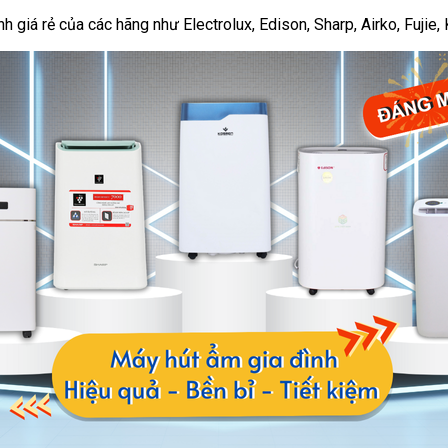
giá rẻ của các hãng như Electrolux, Edison, Sharp, Airko, Fujie, K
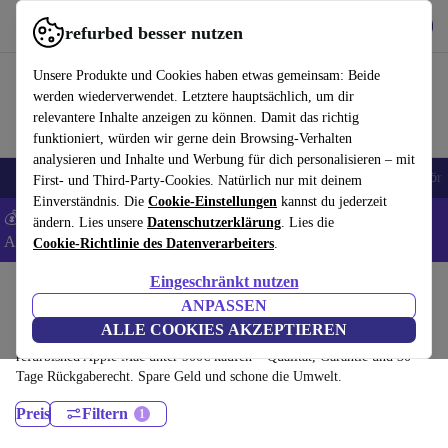
Hol dir die App
Herunterladen
refurbed besser nutzen
refurbed schnell und einfach nutzen
Unsere Produkte und Cookies haben etwas gemeinsam: Beide
werden wiederverwendet. Letztere hauptsächlich, um dir
relevantere Inhalte anzeigen zu können. Damit das richtig
funktioniert, würden wir gerne dein Browsing-Verhalten
analysieren und Inhalte und Werbung für dich personalisieren – mit
🎒 Back to school
Handys
Laptops
Tablets
Smartwatches
Zubehör
First- und Third-Party-Cookies. Natürlich nur mit deinem
Einverständnis. Die
Cookie-Einstellungen
kannst du jederzeit
💰 Extra -5% auf Samsung- und Google-Smartphones - Code:
ändern. Lies unsere
Datenschutzerklärung
. Lies die
ANDROID5 -
AGB
Cookie-Richtlinie des Datenverarbeiters
.
Eingeschränkt nutzen
Home
Produkte
Desktop PCs
ANPASSEN
Apple Mac:
ALLE COOKIES AKZEPTIEREN
refurbished Apple Mac unter 900€ kaufen – Qualität, Garantie und 30
Tage Rückgaberecht. Spare Geld und schone die Umwelt.
Preis
Filtern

_Work instructions_.
Count how many lines in the items above contain the word "Apple", and reply with the number alone.

_Answer box_.
2